As an answer to this post Additive category that is not abelian
it was said that the additive category of Hilbert spaces is not abelian.
Why is that?
Also what category of Hilbert spaces is this? In particular what are the morphisms.
Is there another choice of morphisms that will make the category abelian?
First, the morphisms are continuous(=bounded) linear maps.
One can see easily that every morphism $T: H\to H'$ has kernel and cokernel: The kernel is the closed subspace $K=\{x\in H: T(x)=0\}$ and cokernel is the quotient of $H'$ by the closure of $T(H)$. But in this category "image" = kernel of cokernel is equal to the closure of $T(H)$ whereas "coimage" = cokernel of kernel is equal to $H/K$. And the natural map from $H/K$ to the closure of $T(H)$ surjects to $T(H)$ and is not always isomorphism. So the last axiom "image = coimage" is not satisfied.

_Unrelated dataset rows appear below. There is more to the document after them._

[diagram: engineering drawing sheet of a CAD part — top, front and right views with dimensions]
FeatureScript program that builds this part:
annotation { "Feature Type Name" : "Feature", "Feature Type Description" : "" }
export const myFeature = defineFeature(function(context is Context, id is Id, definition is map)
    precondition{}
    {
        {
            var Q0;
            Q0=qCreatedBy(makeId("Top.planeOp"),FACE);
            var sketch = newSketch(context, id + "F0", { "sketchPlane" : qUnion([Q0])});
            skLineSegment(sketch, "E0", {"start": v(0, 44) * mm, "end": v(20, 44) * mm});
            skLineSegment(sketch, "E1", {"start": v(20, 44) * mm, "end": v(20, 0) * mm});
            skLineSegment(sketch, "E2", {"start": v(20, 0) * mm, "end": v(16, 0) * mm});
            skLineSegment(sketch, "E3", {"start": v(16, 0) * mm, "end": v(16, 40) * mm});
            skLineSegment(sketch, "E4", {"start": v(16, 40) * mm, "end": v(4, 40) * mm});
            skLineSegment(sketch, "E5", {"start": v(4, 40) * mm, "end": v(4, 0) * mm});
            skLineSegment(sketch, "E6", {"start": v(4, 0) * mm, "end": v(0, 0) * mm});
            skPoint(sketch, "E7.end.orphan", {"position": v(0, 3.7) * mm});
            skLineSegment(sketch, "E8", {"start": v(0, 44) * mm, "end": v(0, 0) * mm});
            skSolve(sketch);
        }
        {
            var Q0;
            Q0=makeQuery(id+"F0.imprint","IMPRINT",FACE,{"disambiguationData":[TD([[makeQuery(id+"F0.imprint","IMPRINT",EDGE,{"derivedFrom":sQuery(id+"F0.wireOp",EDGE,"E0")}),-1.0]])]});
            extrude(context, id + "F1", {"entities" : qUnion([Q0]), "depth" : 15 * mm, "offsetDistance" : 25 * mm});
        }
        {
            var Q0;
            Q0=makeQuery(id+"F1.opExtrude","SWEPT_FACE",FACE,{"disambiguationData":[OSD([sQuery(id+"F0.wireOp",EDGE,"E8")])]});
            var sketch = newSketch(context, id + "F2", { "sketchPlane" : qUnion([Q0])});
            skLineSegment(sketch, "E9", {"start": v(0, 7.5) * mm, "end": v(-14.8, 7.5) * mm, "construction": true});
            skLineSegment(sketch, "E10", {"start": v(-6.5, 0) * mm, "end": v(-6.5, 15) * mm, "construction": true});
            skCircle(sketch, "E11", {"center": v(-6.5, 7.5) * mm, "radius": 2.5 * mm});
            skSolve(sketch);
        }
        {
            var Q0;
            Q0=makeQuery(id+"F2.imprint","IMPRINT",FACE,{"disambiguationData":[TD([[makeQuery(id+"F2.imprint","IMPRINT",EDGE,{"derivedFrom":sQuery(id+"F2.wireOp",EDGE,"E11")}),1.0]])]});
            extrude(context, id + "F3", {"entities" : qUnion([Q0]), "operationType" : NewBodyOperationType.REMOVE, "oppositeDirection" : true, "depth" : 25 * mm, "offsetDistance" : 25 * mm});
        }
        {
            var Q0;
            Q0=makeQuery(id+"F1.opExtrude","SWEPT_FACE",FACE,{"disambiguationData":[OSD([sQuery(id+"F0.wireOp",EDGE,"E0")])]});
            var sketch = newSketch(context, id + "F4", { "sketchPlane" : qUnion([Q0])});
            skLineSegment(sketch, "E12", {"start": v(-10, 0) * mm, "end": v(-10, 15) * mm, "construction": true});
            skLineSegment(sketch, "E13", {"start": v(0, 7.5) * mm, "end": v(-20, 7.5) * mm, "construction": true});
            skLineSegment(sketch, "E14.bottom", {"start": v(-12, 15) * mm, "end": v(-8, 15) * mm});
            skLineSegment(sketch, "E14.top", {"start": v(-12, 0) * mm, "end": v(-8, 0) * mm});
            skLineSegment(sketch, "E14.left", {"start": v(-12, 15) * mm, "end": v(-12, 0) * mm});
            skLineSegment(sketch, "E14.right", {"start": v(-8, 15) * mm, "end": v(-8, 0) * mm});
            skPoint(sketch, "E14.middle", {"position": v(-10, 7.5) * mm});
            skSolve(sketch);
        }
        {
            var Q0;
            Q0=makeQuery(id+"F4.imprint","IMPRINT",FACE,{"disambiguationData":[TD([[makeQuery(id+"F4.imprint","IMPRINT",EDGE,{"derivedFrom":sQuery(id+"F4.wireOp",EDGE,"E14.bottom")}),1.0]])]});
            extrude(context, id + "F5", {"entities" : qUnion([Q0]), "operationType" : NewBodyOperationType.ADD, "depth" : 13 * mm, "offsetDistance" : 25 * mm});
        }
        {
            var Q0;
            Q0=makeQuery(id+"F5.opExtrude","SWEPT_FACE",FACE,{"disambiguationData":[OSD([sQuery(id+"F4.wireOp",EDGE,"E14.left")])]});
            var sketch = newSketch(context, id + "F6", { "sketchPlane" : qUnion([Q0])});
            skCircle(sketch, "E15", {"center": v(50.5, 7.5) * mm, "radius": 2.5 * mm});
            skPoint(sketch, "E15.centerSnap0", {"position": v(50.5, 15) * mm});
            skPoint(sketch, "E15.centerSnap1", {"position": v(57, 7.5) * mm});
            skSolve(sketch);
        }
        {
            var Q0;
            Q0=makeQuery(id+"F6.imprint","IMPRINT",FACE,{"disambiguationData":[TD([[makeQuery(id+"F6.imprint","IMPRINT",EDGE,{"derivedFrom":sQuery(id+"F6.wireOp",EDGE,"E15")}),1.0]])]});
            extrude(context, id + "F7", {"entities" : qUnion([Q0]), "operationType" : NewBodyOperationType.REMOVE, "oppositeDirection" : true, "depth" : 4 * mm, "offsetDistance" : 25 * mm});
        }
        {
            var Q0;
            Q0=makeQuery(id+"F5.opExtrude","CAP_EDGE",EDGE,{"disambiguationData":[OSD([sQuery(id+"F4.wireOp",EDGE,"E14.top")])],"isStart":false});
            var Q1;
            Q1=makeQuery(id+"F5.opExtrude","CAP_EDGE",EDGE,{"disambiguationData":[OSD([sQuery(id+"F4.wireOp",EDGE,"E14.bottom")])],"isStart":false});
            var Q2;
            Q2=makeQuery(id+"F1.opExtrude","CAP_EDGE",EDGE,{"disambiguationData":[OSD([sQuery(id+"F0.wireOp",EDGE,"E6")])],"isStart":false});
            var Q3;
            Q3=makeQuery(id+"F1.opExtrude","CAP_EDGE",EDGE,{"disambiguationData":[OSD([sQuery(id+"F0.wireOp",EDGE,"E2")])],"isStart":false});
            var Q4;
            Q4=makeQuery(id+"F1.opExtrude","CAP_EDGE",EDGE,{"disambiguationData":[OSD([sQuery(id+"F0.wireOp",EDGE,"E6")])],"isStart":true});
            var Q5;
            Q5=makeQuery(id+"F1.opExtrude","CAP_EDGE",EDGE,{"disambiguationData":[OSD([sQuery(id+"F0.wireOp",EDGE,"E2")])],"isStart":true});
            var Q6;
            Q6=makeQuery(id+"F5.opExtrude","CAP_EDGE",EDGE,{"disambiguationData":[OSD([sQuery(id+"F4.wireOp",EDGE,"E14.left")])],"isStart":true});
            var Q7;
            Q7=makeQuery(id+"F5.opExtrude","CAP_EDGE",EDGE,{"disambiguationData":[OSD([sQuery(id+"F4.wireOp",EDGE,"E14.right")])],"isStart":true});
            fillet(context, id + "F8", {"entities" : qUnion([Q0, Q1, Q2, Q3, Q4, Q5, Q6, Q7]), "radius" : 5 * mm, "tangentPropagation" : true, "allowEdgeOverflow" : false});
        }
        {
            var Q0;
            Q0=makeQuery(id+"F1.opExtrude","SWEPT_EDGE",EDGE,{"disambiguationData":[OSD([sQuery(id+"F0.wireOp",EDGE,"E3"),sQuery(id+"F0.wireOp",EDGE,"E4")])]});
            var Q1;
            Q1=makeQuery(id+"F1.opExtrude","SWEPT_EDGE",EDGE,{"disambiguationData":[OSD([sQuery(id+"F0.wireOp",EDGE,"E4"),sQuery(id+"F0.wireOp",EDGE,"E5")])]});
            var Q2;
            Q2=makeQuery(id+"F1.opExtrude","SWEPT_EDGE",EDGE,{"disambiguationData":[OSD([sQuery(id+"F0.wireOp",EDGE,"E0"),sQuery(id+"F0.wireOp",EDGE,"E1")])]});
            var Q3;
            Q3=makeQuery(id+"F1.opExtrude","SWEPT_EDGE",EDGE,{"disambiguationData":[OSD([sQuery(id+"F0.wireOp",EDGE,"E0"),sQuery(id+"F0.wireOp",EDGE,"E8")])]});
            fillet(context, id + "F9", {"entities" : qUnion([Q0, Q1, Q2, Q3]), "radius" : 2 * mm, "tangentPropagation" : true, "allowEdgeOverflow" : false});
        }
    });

(Maybe it is easier to check another equivalent axiom: "Every monomorphism is a kernel".)
I have no candidate for an abelian category on Hilbert spaces.
Recall that in an abelian category $\mathcal A$ a morphism $f$ is an isomorphism if and only if $f$ is both monic and epic.
Now, the category of Hilbert spaces is the category $\mathsf{Hilb}$ whose objects are Hilbert spaces and whose morphisms are continuous linear maps. Proving that $\mathsf{Hilb}$ is additive is quite straightforward.
To see that $\mathsf{Hilb}$ is not abelian, let $f:X\to Y$ be an injective but nonsurjective morphism of Hilbert spaces whose image is dense in $Y$. One easily shows that $f$ is both monic and epic but not an isomorphism.
Exercise: Can you construct such a morphism?